» **Kutipan Teks**:
########################################

Sabtu, 20 April 2013

It’s About SPT, SKP, Keberatan, dan Banding

-->
Diminggu yang kelima saat perkuliahan pajak kemarin, kelas saya membahas tentang SPT, SKP, Bandig and Keberatan.  Awalnya dosen ingin menguji sejauh mana kita tahu tentang topik yang akan dibahas dikelas dengan menunjuk salah satu dari kita untuk menjelaskan tentang SPT, SKP, Keberatan dan Banding di depan kelas.  Jadi mau nggak mau, kita belajar setengah mati buat mendalami topik yang masih baru buat kita. Tapi apa yang terjadi?? Berhubung saat itu dosen kami senpat terlambat saat akan masuk kelas, jadinya dosen saya memutuskan tidak jadi menunjuk mahasiswa untuk presentasi. Kami melakukan diskusi yang cukup seru antara mahasiswa dan dosen.
Saat itu diskusi diawali dengan membicarakan tentang SPT. Apa sich SPT itu?? So, SPT adalah surat pemberitahuan yang diisi oleh Wajib Pajak guna untuk melaporkan pajak yang telah dibayar. Berhubung si Indonesia menganut Self Assessment System yang dimana dalam penghitungan, pembayaran dan pelaporan pajak dilakukan sendiri oleh wajib pajak, maka SPT harus diisi sendiri oleh wajib pajak. Kurang lebih isi yang ada dalam SPT itu laba, biaya dan hutang yang masih berkaitan dengan usahanya.
Selanjutanya mengenai SKP.  Menurut sumber yang saya dapat SKP (Surat Ketetapan Pajak) adalah catatan informasi keuangan suatu perusahaan pada suatu periode akuntansi yang dapat digunakan untuk menggambarkan kinerja perusahaan tersebut, yang meliputi Surat Ketetapan Pajak Kurang Bayar (SKPKB), Surat Ketetapan Pajak Lebih Bayar (SKPLB), Surat Ketetapan Pajak Nihil (SKPN), dan Surat Ketetapan Pajak Kurang Bayar Tambahan (SKPKBT).

########################################

» **Instruksi 1**:
Dalam teks tentang SPT dan SKP, sistem apa yang dianut Indonesia sehingga SPT harus diisi sendiri oleh wajib pajak?
» **Instruksi 2**:
Tolong lanjutkan teks tentang SPT dan SKP mulai setelah kalimat terakhirnya.

########################################

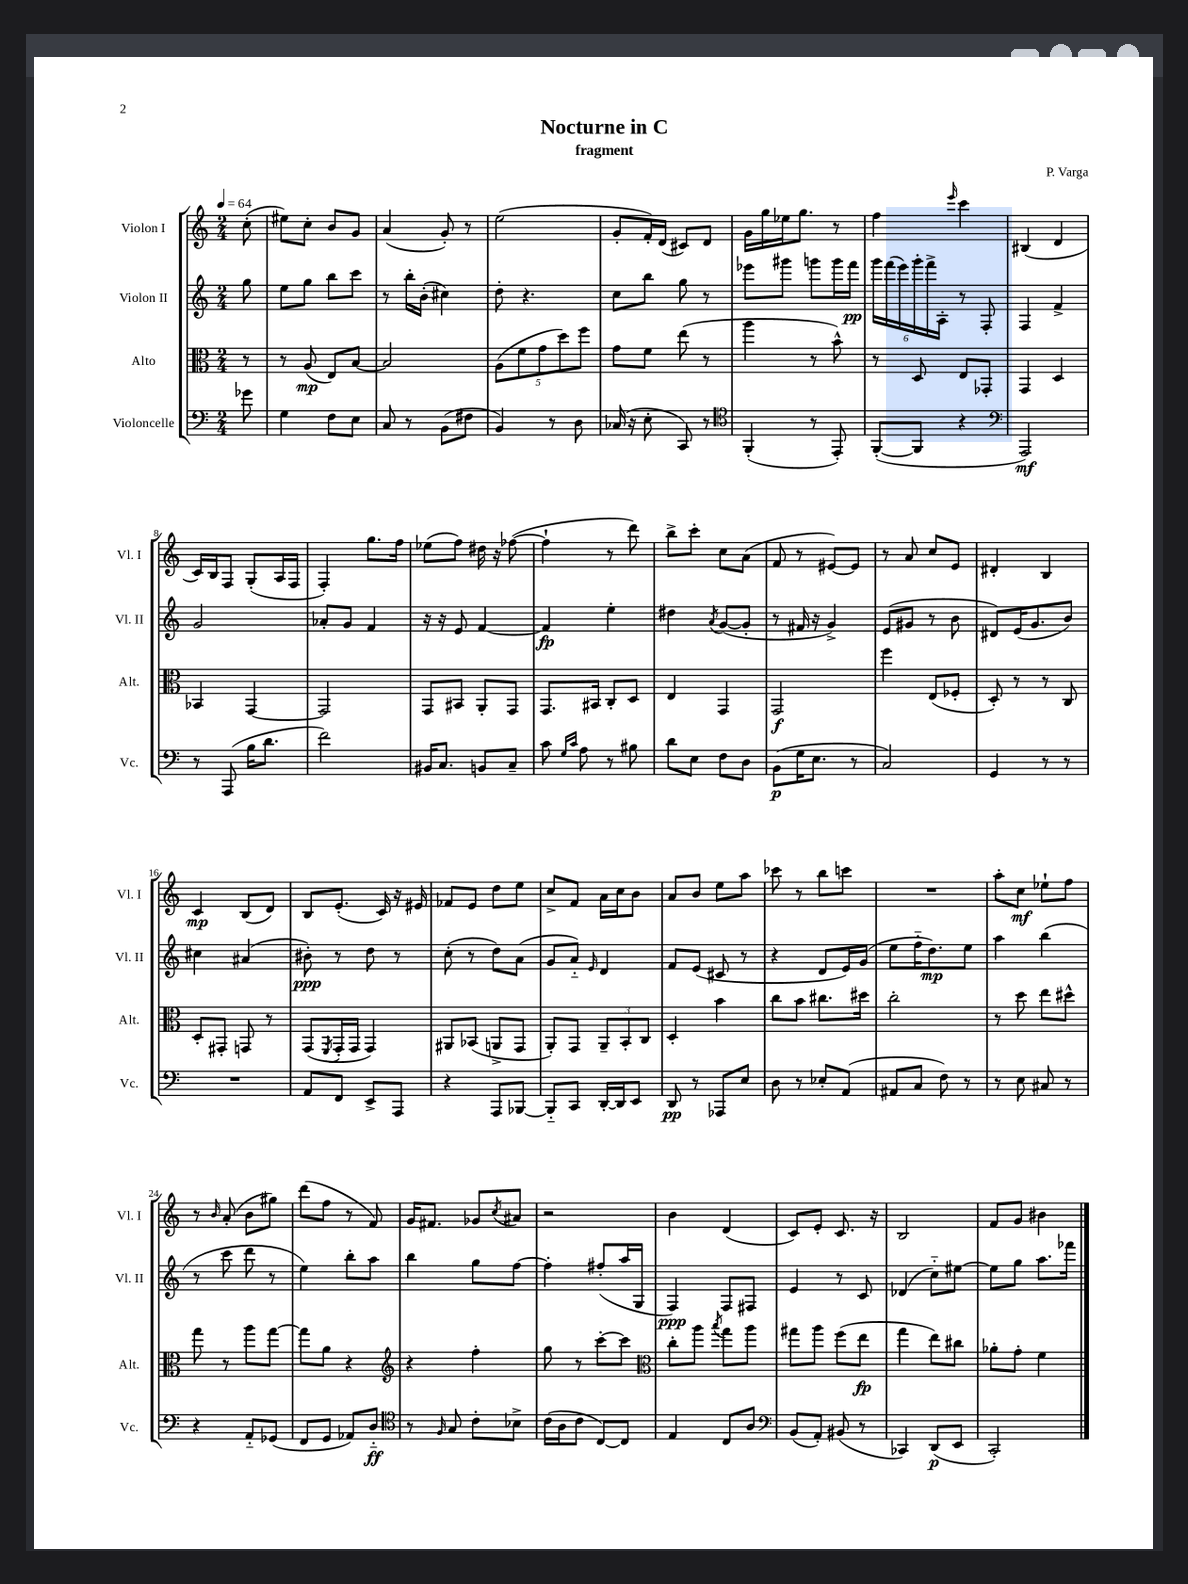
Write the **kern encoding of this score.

**kern	**kern	**kern	**kern
*staff4	*staff3	*staff2	*staff1
*clefF4	*clefC3	*clefG2	*clefG2
*k[]	*k[]	*k[]	*k[]
*M2/4	*M2/4	*M2/4	*M2/4
*MM64	*MM64	*MM64	*MM64
8g-	8r	8gg	(8cc'
=	=	=	=
4G	8r	8ee	8ee#)
.	(8A	8gg	8cc'
8F	8E)	8bb	8b
8E	[8B	8ccc	8g
=	=	=	=
8C	2B]	8r	(4a
8r	.	16bb'	.
.	.	(16b'	.
(8BB	.	4cc#)	8g')
8F#	.	.	8r
=	=	=	=
4BB)	(10A	8dd'	(2ee
.	10f	.	.
.	.	4.r	.
.	10g	.	.
8r	.	.	.
.	10dd)	.	.
8D	.	.	.
.	10ff	.	.
=	=	=	=
(16C-	8g	8cc	8g'
16r	.	.	.
8E'	8f	8bb	16f')
.	.	.	(16d
8CC)	(8ee	8gg	8c#)
8r	8r	8r	8d
=	=	=	=
*clefC4	*	*	*
(4FF'	4aa	8eee-	16g
.	.	.	16gg
.	.	8ggg#	16ee-
.	.	.	8.gg
8r	8r	8ggg	.
8EE')	8b^^)	16ggg	8r
.	.	16fff	.
=	=	=	=
([8FF'	8r	24ggg	4ff
.	.	(24fff	.
.	.	24eee)	.
8FF]	8D	24ggg'	.
.	.	24fff^	.
.	.	24A'	.
.	.	.	16qqeee
4r	8E	8r	4ccc
.	8GG-'	8F'	.
=	=	=	=
*clefF4	*	*	*
2AAA)	4GG	4F	(4B#
.	4D	4f^	4d
=	=	=	=
8r	4BB-	2g	16c)
.	.	.	16B
(8AAA	.	.	8F
16B	[4GG	.	(8G'
8.d	.	.	.
.	.	.	16A
.	.	.	16F
=	=	=	=
2f)	2GG]	8a-'	4F')
.	.	8g	.
.	.	4f	8.gg
.	.	.	16ff
=	=	=	=
16BB#	8GG	16r	(8ee-
8.C	.	16r	.
.	8BB#	8e	8ff)
8BB	8AA'	[4f	16dd#
.	.	.	16r
8C~	8GG	.	([8ff-
=	=	=	=
8c	8.GG	4f]	4ff-`]
16qqG	.	.	.
16qqc	.	.	.
8A	.	.	.
.	16BB#	.	.
8r	8C'	4ee'	8r
8B#	8D	.	8ddd)
=	=	=	=
8d	4E	4dd#	8bb^
8E	.	.	8ccc'
.	.	8qa	.
8F	4GG	([8g	8cc
8D	.	8g']	(8a
=	=	=	=
(8BB	2GG	8r	8f
16G	.	16f#	8r
8.E	.	16r	.
.	.	4g^)	[8e#)
8r	.	.	8e#]
=	=	=	=
2C)	4ff	(8e	8r
.	.	8g#	8a
.	(8E	8r	8cc
.	8F-'	8b	8e
=	=	=	=
4GG	8D')	8d#)	4d#'
.	8r	(16e	.
.	.	8.g	.
8r	8r	.	4B
8r	8C	8b)	.
=	=	=	=
2r	8D'	4cc#	4c
.	8GG#'	.	.
.	8GG	(4a#	(8B
.	8r	.	8d)
=	=	=	=
8AA	(8GG	8b#')	8B
.	8qFF	.	.
8FF	16GG'	8r	(8.e'
.	16GG	.	.
8EE^	4GG)	8dd	.
.	.	.	16c)
8AAA	.	8r	16r
.	.	.	16e#
=	=	=	=
4r	8AA#	(8cc'	8f-
.	(8BB-	8r	8e
8AAA	8AA^	8dd)	8dd
[8BBB-	8GG	(8a	8ee
=	=	=	=
8BBB-'~]	8AA')	8g	8cc^
8CC	8GG	8a'~)	8f
.	.	16qqe	.
[16DD'	12AA~	4d	16a
16DD]	.	.	16cc
.	12BB'	.	.
8EE	.	.	8b
.	12C	.	.
=	=	=	=
8DD	4D'	8f	8a
8r	.	(8e	8b
8AAA-	4b	8c#	8ee
8E	.	8r	8aa
=	=	=	=
8D	8cc	4r	8ccc-
8r	8b	.	8r
8E-'	8.cc#	8d	8bb
(8AA	.	16e)	8ccc
.	16dd#	(16g	.
=	=	=	=
8AA#	2cc'	8ee	2r
8C	.	16ff'~	.
.	.	8.dd)	.
8F)	.	.	.
8r	.	8ee	.
=	=	=	=
8r	8r	4aa	8aa'
8E	8dd	.	8cc
8C#	8ee	(4bb	8ee-`
8r	8dd#^^	.	8ff
=	=	=	=
4r	8gg	8r	8r
.	.	.	16qqb
.	8r	8ccc	(8a'
8AA'~	8aa	8ddd	8b
(8GG-	[8gg	8r	8gg#)
=	=	=	=
8FF	8gg]	4ee)	(8ddd
8GG	8a	.	8ff
8AA-)	4r	8bb'	8r
8D'~	.	8aa	8f)
=	=	=	=
*clefC4	*clefG2	*	*
8r	4r	4bb	16g
.	.	.	8.f#
16qqF	.	.	.
8G	.	.	.
8c'	4ff'	8gg	8g-
.	.	.	8qcc
8B-^	.	[8ff	8a#
=	=	=	=
(16c	8gg	4ff']	2r
16A	.	.	.
8c	8r	.	.
[8C)	[8ccc'	(8ff#'	.
8C]	8ccc]	16aa	.
.	.	16G	.
=	=	=	=
*	*clefC3	*	*
4E	8cc'	4F)	4b
.	8aa	.	.
.	8qbb	.	.
8C	8gg	8F	(4d
8A	8aa	8F#	.
=	=	=	=
*clefF4	*	*	*
(8BB	8gg#	4e	8c)
8AA')	8aa	.	8e'
(8BB#	(8ff	8r	8.c
8r	8ee	8c	.
.	.	.	16r
=	=	=	=
4CC-)	4gg	(4d-	2B
(8DD	8ee)	8cc'~)	.
8EE	8cc#	[8ee#	.
=	=	=	=
2CC')	8a-'	8ee#]	8f
.	8g'	8gg	8g
.	4f	8.aa	4b#
.	.	16fff-	.
==	==	==	==
*-	*-	*-	*-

########################################

» **Jawaban Akhir 1**:
Self Assessment System.

» **Jawaban Akhir 2**:
Yup, masuk bahasan selanjutnya adalah keberatan. Keberatan adalah cara yang ditempuh oleh Wajib Pajak jika merasa tidak puas atau kurang puas atas suatu ketetapan pajak yang dikenakan kepadanya atau atas pemotongan / pemungutan oleh pihak ketiga. Saya yakin, sebagian besar Wajib Pajak melakukan proses keberatan karena surat ketetapan pajak (SKP) yang dianggap tidak adil. Dan surat ketetapan pajak itu biasanya diterbitkan sebagai produk dari pemeriksaan pajak. Ya, keberatan umumnya didahului dengan proses pemeriksaan. Seorang pemeriksa pajak tentu banyak berbeda pendapat dengan Wajib Pajak tentang perlakuan perpajakan atas suatu transaksi yang dilakukan oleh Wajib Pajak. Jika dalam pembahasan dengan Wajib Pajak tidak menemukan titik temu, maka tidak jarang pemeriksa pajak mengeluarkan jurus “pokoknya”. Selama argumentasi  pemeriksa pajak memiliki landasan yuridis, selaras dengan “akal sehat”, maka pendapat pemeriksa dapat dipertahankan dan hakim banding-lah yang menentukan benar tidaknya pendapat pemeriksa pajak. Surat keberatan dapat disampaikan dengan cara :
·      Secara Langsung ke KPP tempat WP terdaftar Tanggal surat keberatan diterima adalah tanggal saat surat diterima di Tempat Pelayanan Terpadu KPP. Wajib pajak akan menerima bukti penerimaan Surat keberatan.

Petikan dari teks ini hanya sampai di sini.